▶ **YOUR OBJECTIVE**: Your answer should consist of each line from the data below that contains "knee".

┄┄┄┄┄┄┄┄┄┄

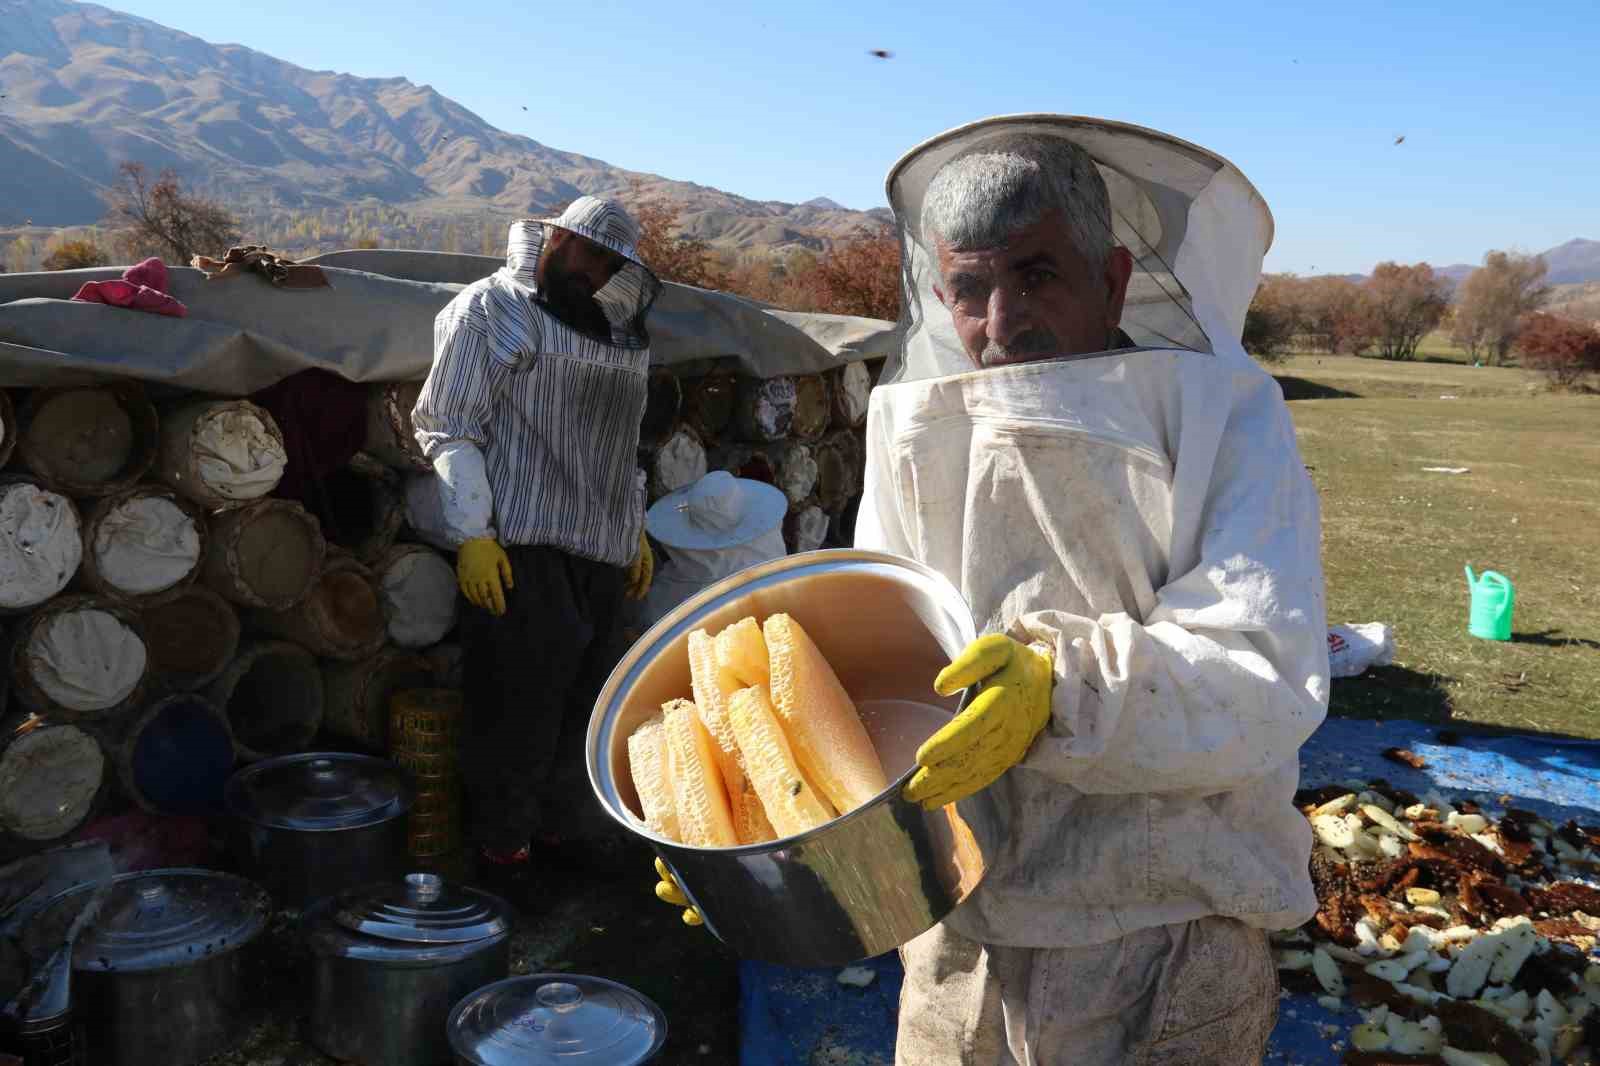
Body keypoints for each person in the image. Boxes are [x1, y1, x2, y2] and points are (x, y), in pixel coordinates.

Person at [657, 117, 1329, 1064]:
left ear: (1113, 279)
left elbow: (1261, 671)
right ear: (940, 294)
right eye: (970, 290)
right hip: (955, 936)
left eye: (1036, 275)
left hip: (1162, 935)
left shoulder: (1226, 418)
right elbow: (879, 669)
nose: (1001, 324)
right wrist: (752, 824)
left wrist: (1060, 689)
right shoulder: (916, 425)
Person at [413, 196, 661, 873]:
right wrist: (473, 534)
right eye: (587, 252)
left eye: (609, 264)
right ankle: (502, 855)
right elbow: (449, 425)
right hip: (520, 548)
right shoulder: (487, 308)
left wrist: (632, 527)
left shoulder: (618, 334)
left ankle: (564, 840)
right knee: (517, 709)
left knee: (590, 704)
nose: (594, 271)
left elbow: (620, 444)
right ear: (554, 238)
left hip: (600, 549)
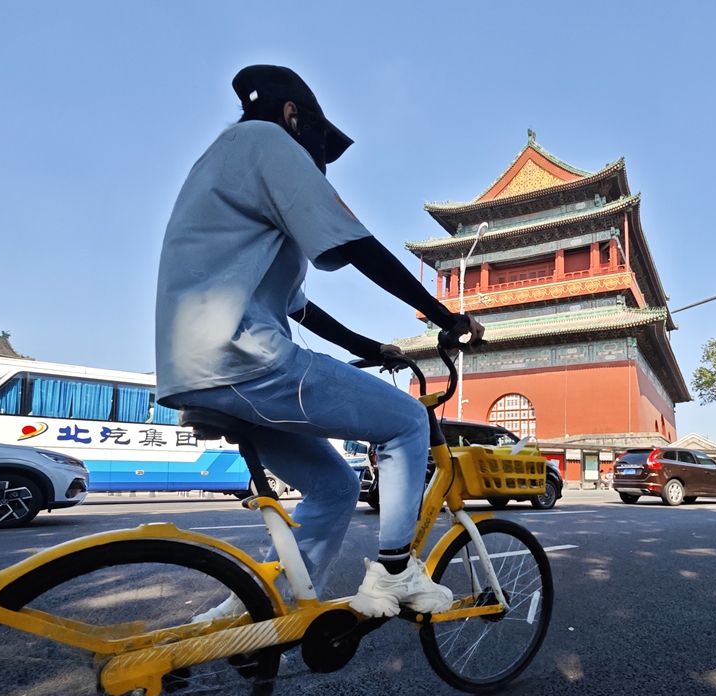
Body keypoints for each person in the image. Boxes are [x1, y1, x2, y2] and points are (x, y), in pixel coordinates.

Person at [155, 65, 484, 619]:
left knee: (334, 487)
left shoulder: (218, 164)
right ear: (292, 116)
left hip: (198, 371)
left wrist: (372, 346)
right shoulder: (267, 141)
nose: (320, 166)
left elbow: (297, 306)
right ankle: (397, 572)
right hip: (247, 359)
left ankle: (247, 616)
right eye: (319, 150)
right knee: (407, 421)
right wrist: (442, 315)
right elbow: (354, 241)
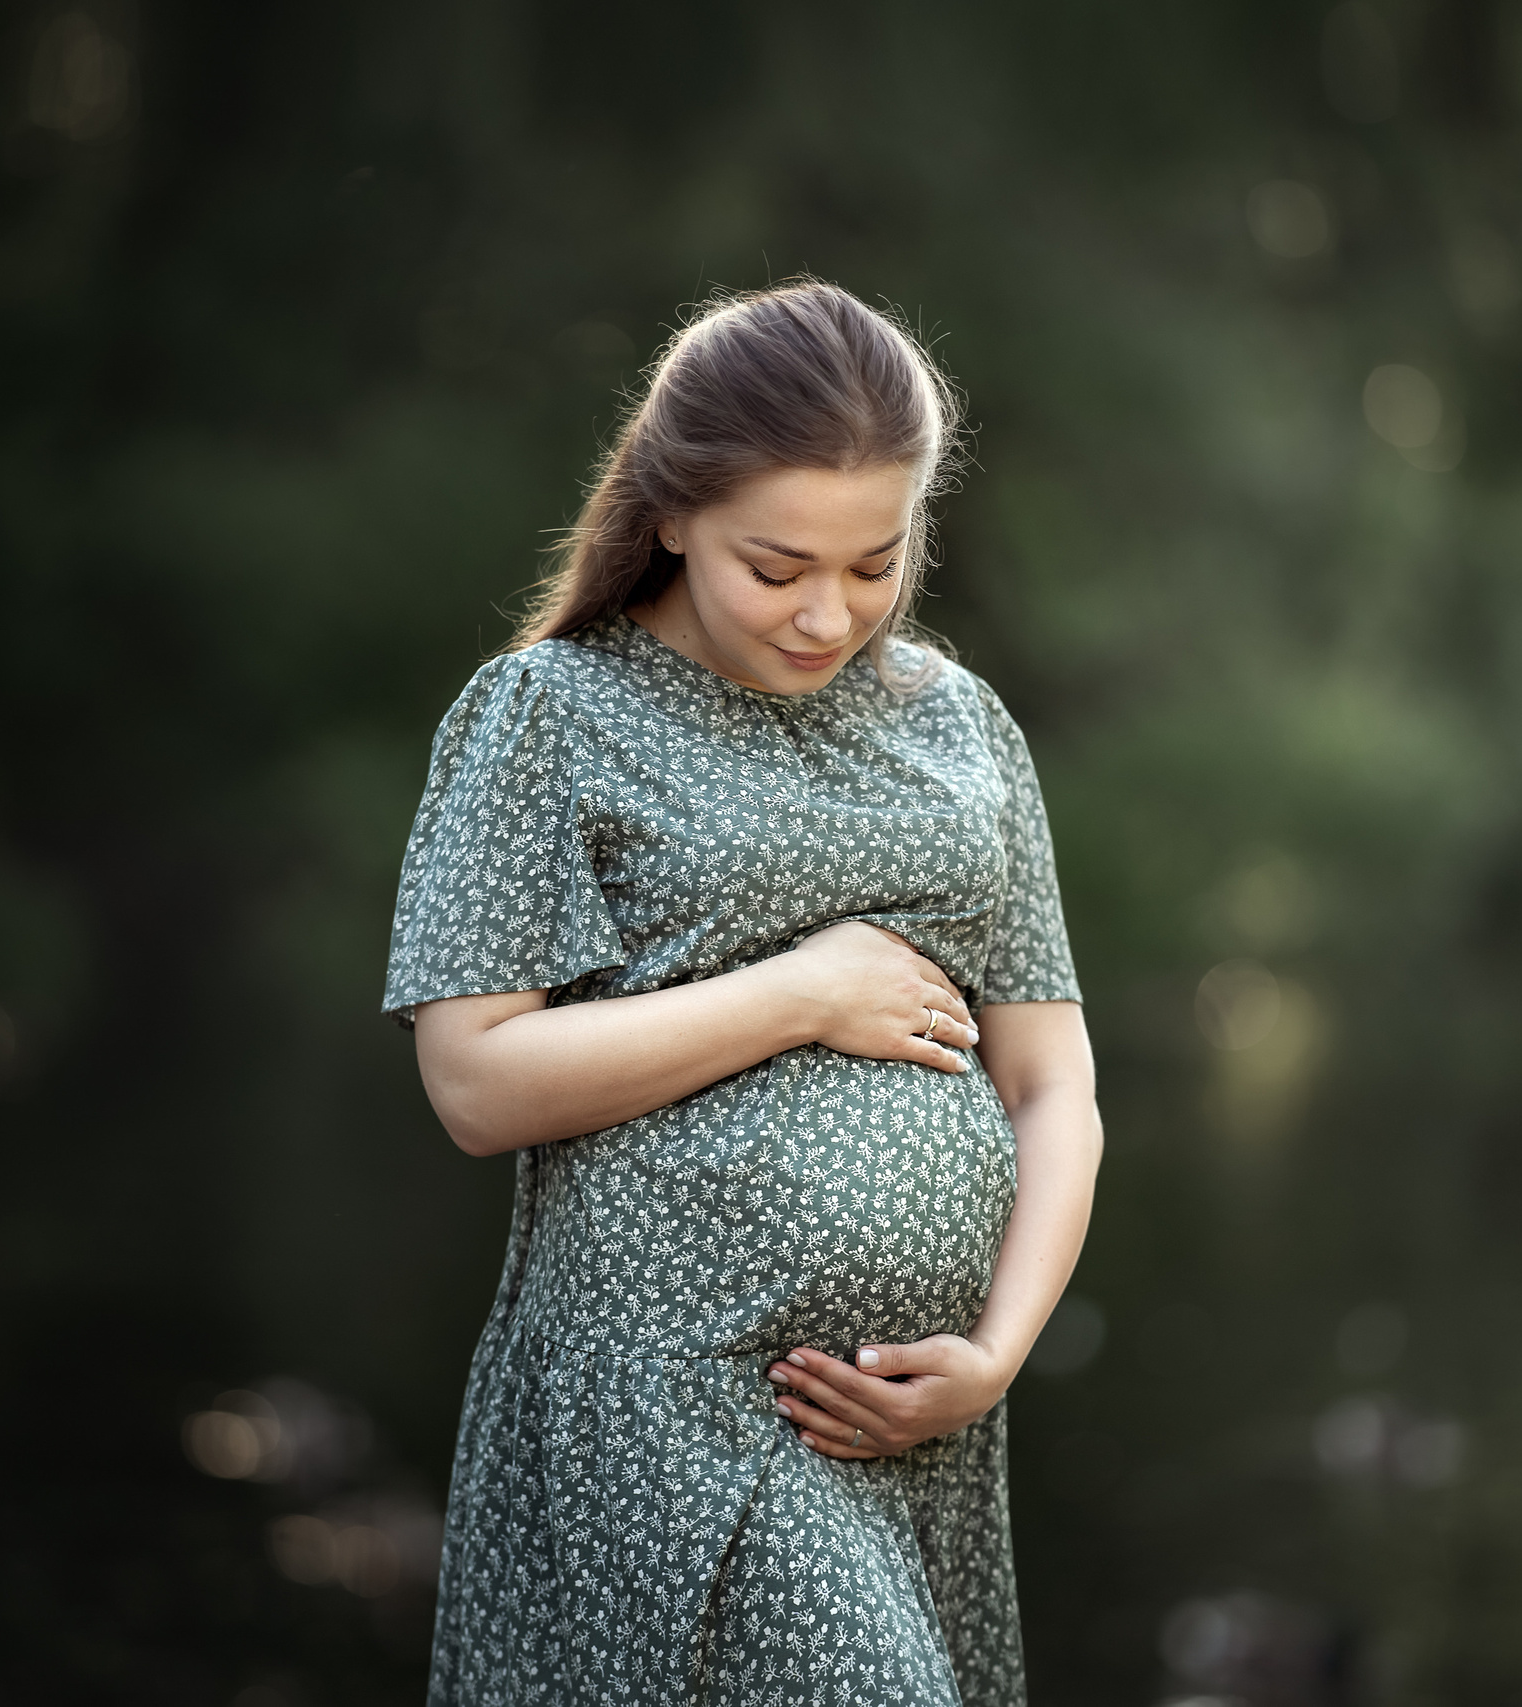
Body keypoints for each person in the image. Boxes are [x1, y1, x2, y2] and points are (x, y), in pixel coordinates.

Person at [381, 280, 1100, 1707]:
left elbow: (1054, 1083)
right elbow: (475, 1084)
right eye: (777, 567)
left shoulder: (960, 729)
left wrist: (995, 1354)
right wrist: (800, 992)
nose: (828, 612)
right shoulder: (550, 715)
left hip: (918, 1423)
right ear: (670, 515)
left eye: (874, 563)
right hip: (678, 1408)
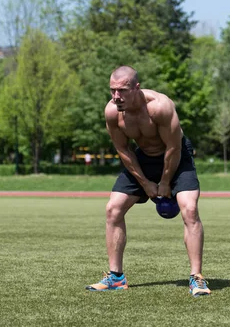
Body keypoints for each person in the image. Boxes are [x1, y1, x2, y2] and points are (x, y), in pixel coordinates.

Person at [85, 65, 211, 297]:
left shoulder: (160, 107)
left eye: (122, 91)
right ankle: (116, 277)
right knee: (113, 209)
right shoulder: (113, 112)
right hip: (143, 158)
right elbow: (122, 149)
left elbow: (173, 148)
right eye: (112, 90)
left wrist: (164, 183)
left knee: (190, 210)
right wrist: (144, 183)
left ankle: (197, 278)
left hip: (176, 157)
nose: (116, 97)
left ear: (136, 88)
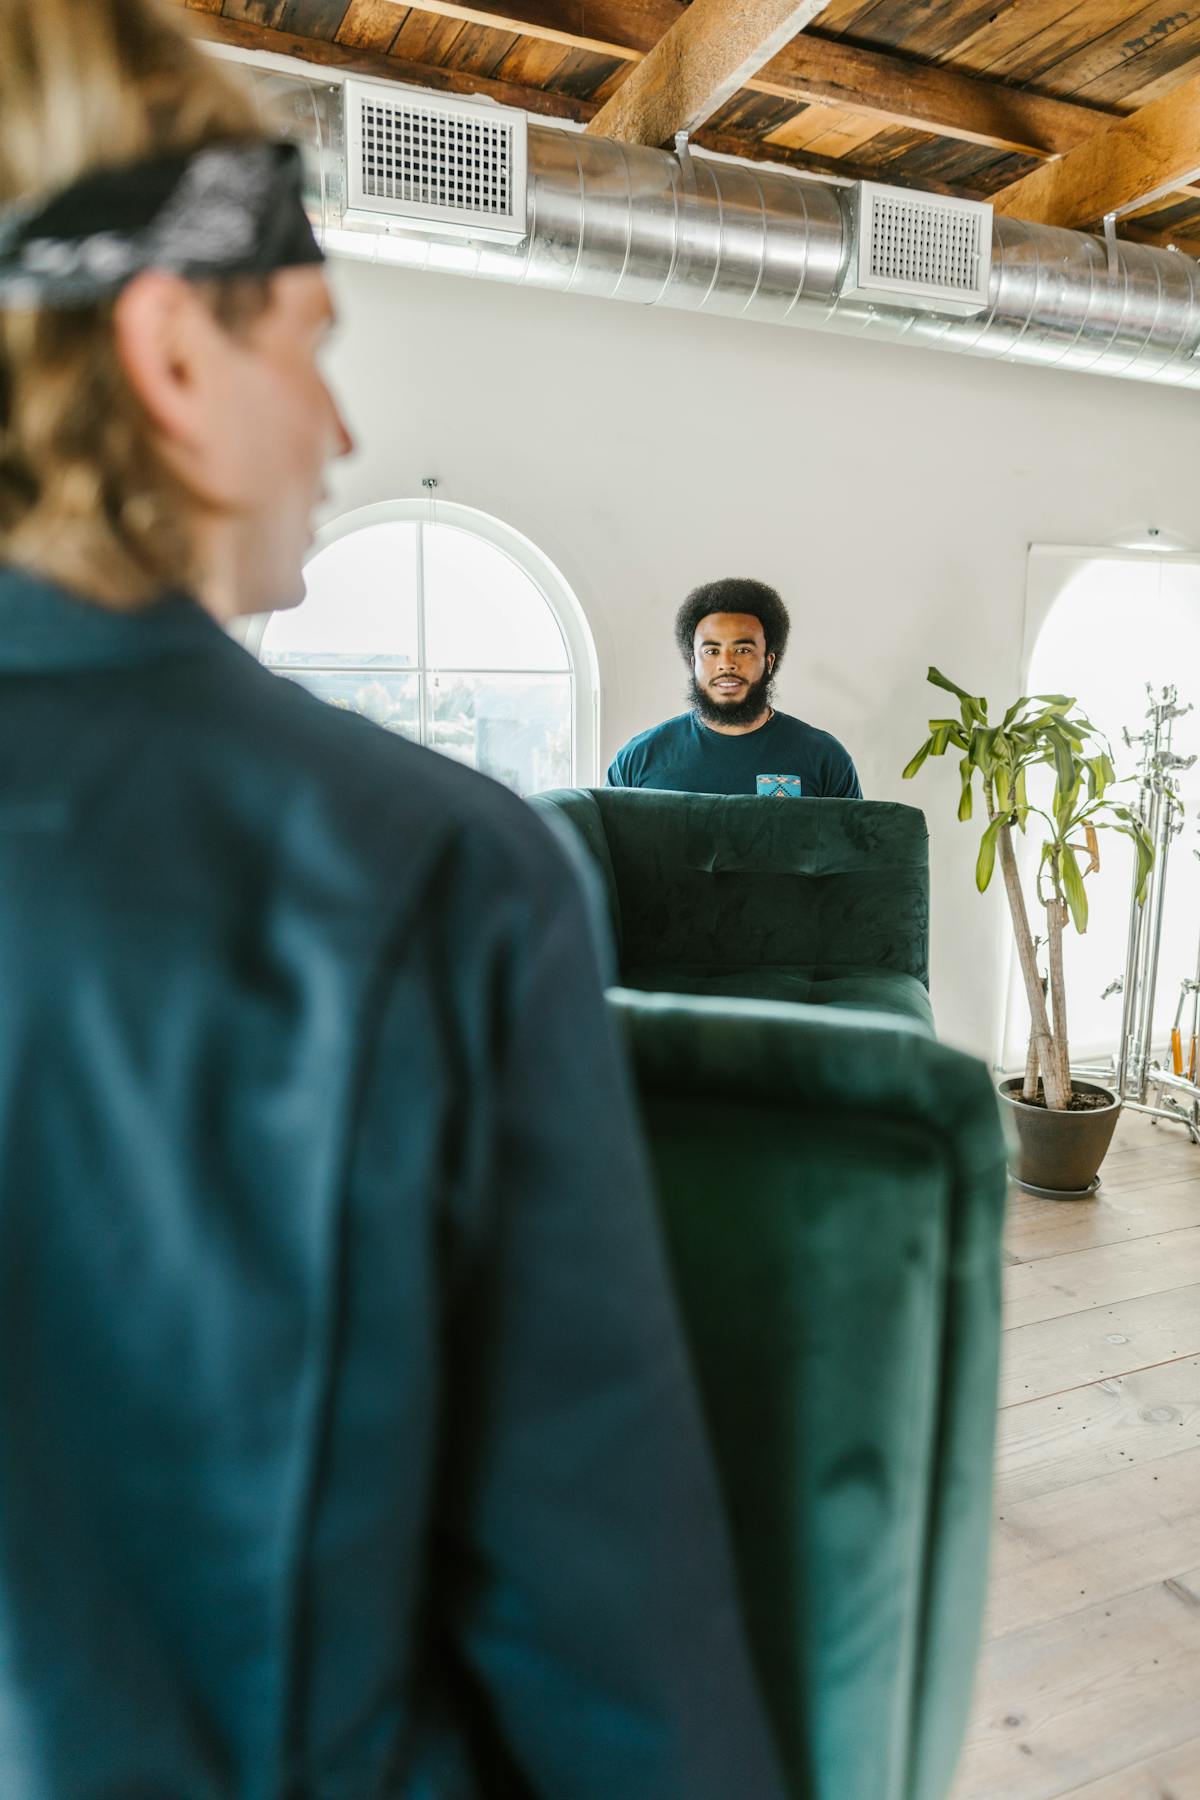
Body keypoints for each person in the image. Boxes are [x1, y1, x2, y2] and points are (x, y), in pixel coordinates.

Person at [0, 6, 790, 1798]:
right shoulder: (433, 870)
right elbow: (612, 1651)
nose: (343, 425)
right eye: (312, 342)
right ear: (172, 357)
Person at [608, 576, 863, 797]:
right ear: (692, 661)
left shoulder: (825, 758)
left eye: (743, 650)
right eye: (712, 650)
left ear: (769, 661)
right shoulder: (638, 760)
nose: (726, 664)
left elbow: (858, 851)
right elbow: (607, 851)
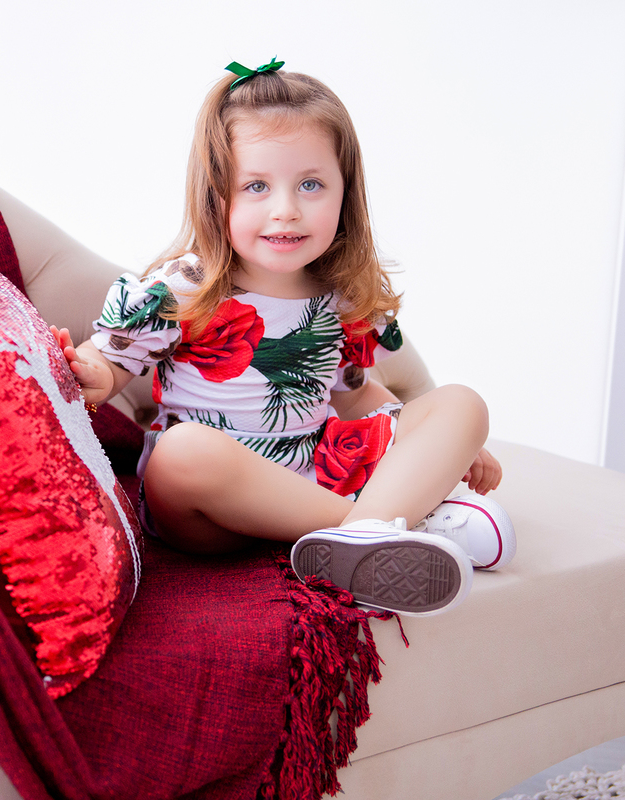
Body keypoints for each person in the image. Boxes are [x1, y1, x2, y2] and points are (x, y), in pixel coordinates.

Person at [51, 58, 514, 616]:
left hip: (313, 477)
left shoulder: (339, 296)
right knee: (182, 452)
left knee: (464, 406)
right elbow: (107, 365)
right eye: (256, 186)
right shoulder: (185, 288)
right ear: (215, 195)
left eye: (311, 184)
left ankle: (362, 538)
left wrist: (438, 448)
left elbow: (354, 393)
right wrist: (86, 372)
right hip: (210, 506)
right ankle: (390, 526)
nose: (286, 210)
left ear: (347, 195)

┄┄┄┄┄┄┄┄┄┄

▶ **WRITTEN ANSWER**:
right knee: (517, 709)
left knee: (590, 704)
left knee: (334, 487)
right knee: (407, 421)
right knee: (113, 209)
left knee: (190, 210)
right knee: (182, 452)
left knee: (464, 406)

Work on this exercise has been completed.